There’s evidence that the big coastal housing markets are becoming too expensive for even well-paid professionals. Urbanism, meanwhile, is transportable. And thanks to wireless Internet, so is work. A big house in a small Midwestern city is something that a lot of coastal liberals can afford. And while older workers with families and established careers are unlikely to pack up their lives, younger people see cheaper cities as a chance for a foothold in the housing market.

“There’s clearly been a kind of cascading of young workers being forced out of some of the top metros and tech hubs and looking at this kind of city,” says Mark Muro, senior fellow at the Metropolitan Policy Program at the liberal-leaning Brookings Institution. “They often bring a blue sentiment with them.”

“You could argue that it’s already happened in Colorado and Nevada, where the exodus of Californians has drastically shifted the statewide politics,” says Aaron Renn, a senior fellow at the politically conservative Manhattan Institute.

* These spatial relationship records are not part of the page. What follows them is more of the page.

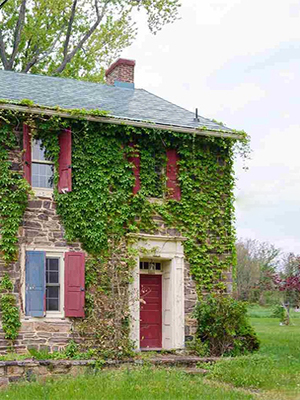
Locate an element on the screen. Image resolution: width=300 pixels, height=400 pixels. 2nd story windows is located at coordinates (42, 161), (161, 177).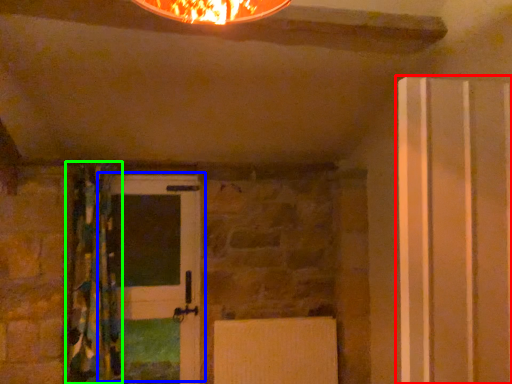
Question: Which object is positioned farthest from door (highlighted by a red box)? Select from door (highlighted by a blue box) and curtain (highlighted by a green box).

Choices:
 (A) door
 (B) curtain

Answer: (B)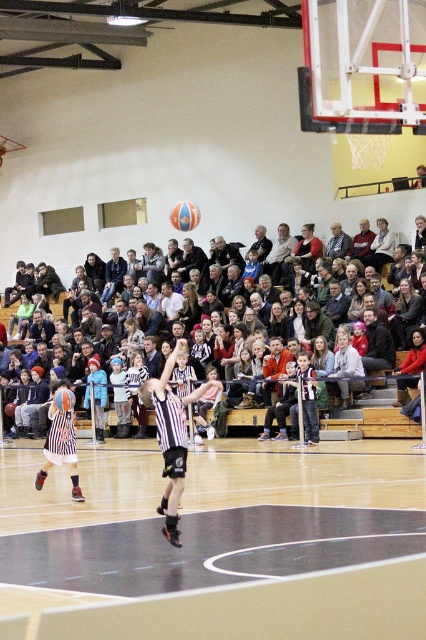
Can you confirm if dark blue jacket at center is positioned above orange textured basketball at center?

Yes.

From the picture: Can you confirm if dark blue jacket at center is positioned to the right of orange textured basketball at center?

In fact, dark blue jacket at center is to the left of orange textured basketball at center.

At what (x,y) coordinates should I click in order to perform the action: click on dark blue jacket at center. Please return your answer as a coordinate pair (x, y). The width and height of the screenshot is (426, 640). Looking at the image, I should click on (112, 275).

Does black jersey at center lie in front of striped jersey at center?

Yes, it is in front of striped jersey at center.

Which is more to the right, black jersey at center or striped jersey at center?

From the viewer's perspective, black jersey at center appears more on the right side.

The height and width of the screenshot is (640, 426). In order to click on black jersey at center in this screenshot , I will do `click(172, 436)`.

This screenshot has height=640, width=426. I want to click on black jersey at center, so click(x=172, y=436).

From the picture: Is matte black jacket at upper center to the right of striped jersey at center from the viewer's perspective?

Yes, matte black jacket at upper center is to the right of striped jersey at center.

Can you confirm if matte black jacket at upper center is positioned to the left of striped jersey at center?

No, matte black jacket at upper center is not to the left of striped jersey at center.

Between point (377, 428) and point (69, 426), which one is positioned behind?

Positioned behind is point (377, 428).

Find the location of a particular element. matte black jacket at upper center is located at coordinates (374, 426).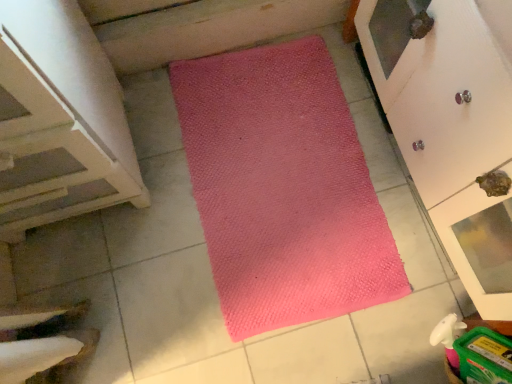
Image resolution: width=512 pixels, height=384 pixels. What do you see at coordinates (452, 126) in the screenshot? I see `matte white cupboard at upper right` at bounding box center [452, 126].

I want to click on pink textured mat at center, so click(283, 188).

Locate an element on the screen. The height and width of the screenshot is (384, 512). white wood stairs at left is located at coordinates (61, 119).

From a real-world perspective, which is physically below, white wood stairs at left or pink textured mat at center?

pink textured mat at center.

Based on the photo, is white wood stairs at left positioned far away from pink textured mat at center?

Actually, white wood stairs at left and pink textured mat at center are a little close together.

Is point (44, 149) positioned after point (352, 300)?

No, it is in front of (352, 300).

From a real-world perspective, is pink textured mat at center beneath white wood stairs at left?

Yes, from a real-world perspective, pink textured mat at center is beneath white wood stairs at left.

Is pink textured mat at center in contact with white wood stairs at left?

There is a gap between pink textured mat at center and white wood stairs at left.

In terms of size, does pink textured mat at center appear bigger or smaller than white wood stairs at left?

pink textured mat at center is smaller than white wood stairs at left.

Which is correct: pink textured mat at center is inside white wood stairs at left, or outside of it?

pink textured mat at center exists outside the volume of white wood stairs at left.

Is matte white cupboard at upper right aimed at white wood stairs at left?

Yes, matte white cupboard at upper right is oriented towards white wood stairs at left.

Are matte white cupboard at upper right and white wood stairs at left located far from each other?

Actually, matte white cupboard at upper right and white wood stairs at left are a little close together.

From the image's perspective, is matte white cupboard at upper right positioned above or below white wood stairs at left?

matte white cupboard at upper right is situated lower than white wood stairs at left in the image.

From the picture: Is white wood stairs at left positioned with its back to matte white cupboard at upper right?

No.

Who is smaller, white wood stairs at left or matte white cupboard at upper right?

matte white cupboard at upper right is smaller.

Image resolution: width=512 pixels, height=384 pixels. Identify the location of cupboard to the right of white wood stairs at left. (452, 126).

Is matte white cupboard at upper right located within white wood stairs at left?

That's incorrect, matte white cupboard at upper right is not inside white wood stairs at left.

Between pink textured mat at center and matte white cupboard at upper right, which one has more height?

matte white cupboard at upper right is taller.

Considering the positions of objects pink textured mat at center and matte white cupboard at upper right in the image provided, who is behind, pink textured mat at center or matte white cupboard at upper right?

pink textured mat at center.

Between point (335, 215) and point (505, 139), which one is positioned in front?

The point (505, 139) is more forward.

Is pink textured mat at center facing towards matte white cupboard at upper right?

No, pink textured mat at center is not turned towards matte white cupboard at upper right.

From a real-world perspective, which is physically below, matte white cupboard at upper right or pink textured mat at center?

In real-world perspective, pink textured mat at center is lower.

From the image's perspective, is matte white cupboard at upper right positioned above or below pink textured mat at center?

Based on their image positions, matte white cupboard at upper right is located above pink textured mat at center.

Looking at this image, is matte white cupboard at upper right completely or partially outside of pink textured mat at center?

Yes, matte white cupboard at upper right is located beyond the bounds of pink textured mat at center.

Which object is further away from the camera, matte white cupboard at upper right or pink textured mat at center?

pink textured mat at center is further from the camera.

This screenshot has height=384, width=512. What are the coordinates of `mat behind the white wood stairs at left` in the screenshot? It's located at (283, 188).

Find the location of a particular element. This screenshot has height=384, width=512. cabinetry in front of the pink textured mat at center is located at coordinates (61, 119).

Considering their positions, is white wood stairs at left positioned further to matte white cupboard at upper right than pink textured mat at center?

The object further to matte white cupboard at upper right is white wood stairs at left.

When comparing their distances from pink textured mat at center, does white wood stairs at left or matte white cupboard at upper right seem closer?

Based on the image, matte white cupboard at upper right appears to be nearer to pink textured mat at center.

Looking at the image, which one is located further to matte white cupboard at upper right, pink textured mat at center or white wood stairs at left?

white wood stairs at left is further to matte white cupboard at upper right.

Which object lies nearer to the anchor point white wood stairs at left, matte white cupboard at upper right or pink textured mat at center?

pink textured mat at center is closer to white wood stairs at left.

Which object lies nearer to the anchor point pink textured mat at center, matte white cupboard at upper right or white wood stairs at left?

matte white cupboard at upper right lies closer to pink textured mat at center than the other object.

From the image, which object appears to be nearer to white wood stairs at left, pink textured mat at center or matte white cupboard at upper right?

pink textured mat at center is positioned closer to the anchor white wood stairs at left.

The image size is (512, 384). Find the location of `mat between white wood stairs at left and matte white cupboard at upper right from left to right`. mat between white wood stairs at left and matte white cupboard at upper right from left to right is located at coordinates (283, 188).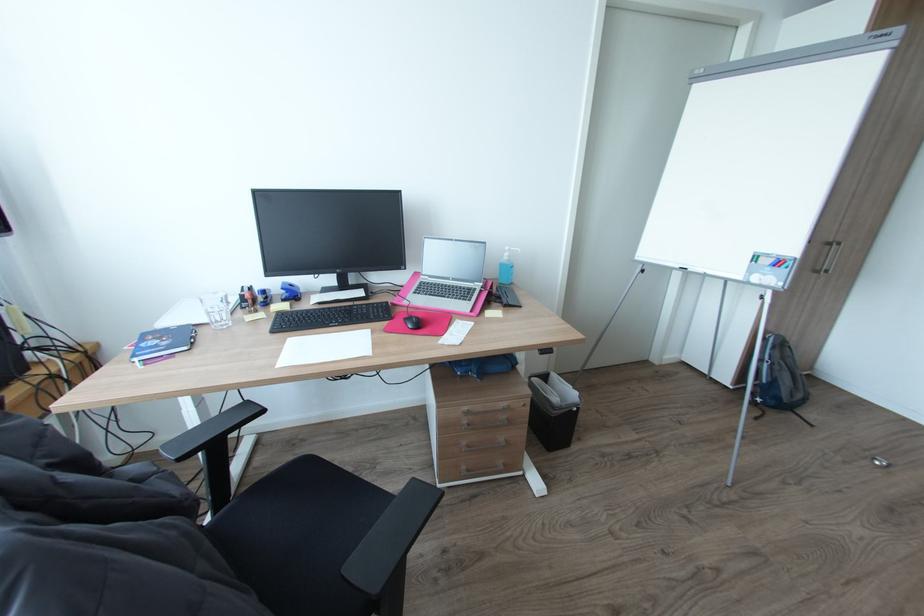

On the East Coast, North Carolina has attracted Democratic voters from more expensive states. Whether smaller middle America cities can have the same effect on their states may depend on whether they attract workers from outside the region. Cities such as Dallas and Nashville have become draws for relocators across the country, Renn says, but Midwestern metros such as Columbus and Indianapolis have mainly attracted residents from within Ohio and Indiana.

“I think the question of whether people are homeowners or not is less important,” says Jed Kolko, chief economist at job-listing site Indeed.com. “The bigger point is that younger people were more likely to vote for Clinton than older people were. If the age mix shifted younger in many of the older manufacturing towns, it would probably move their votes bluer.”

Not all young people are alike, of course. Adam Martin, 32, a partner at Dayton real estate firm Loxley Martin, recently sold a house to a 19-year-old pizza delivery employee. “Someone like that can buy a house for $60,000 and have a mortgage payment that’s lower than his rent,” he says. Those kinds of young buyers probably have less impact on the culture of the city than college-educated professionals who move in from out of state. Nevertheless, Martin says he believes Dayton’s downtown revival was being powered by a youthful population that would shift political preferences to the left.

“I think the culture is changing,” he says. “There’s a younger generation that’s getting out there and fighting for what they want and having a say in the community that they live in.”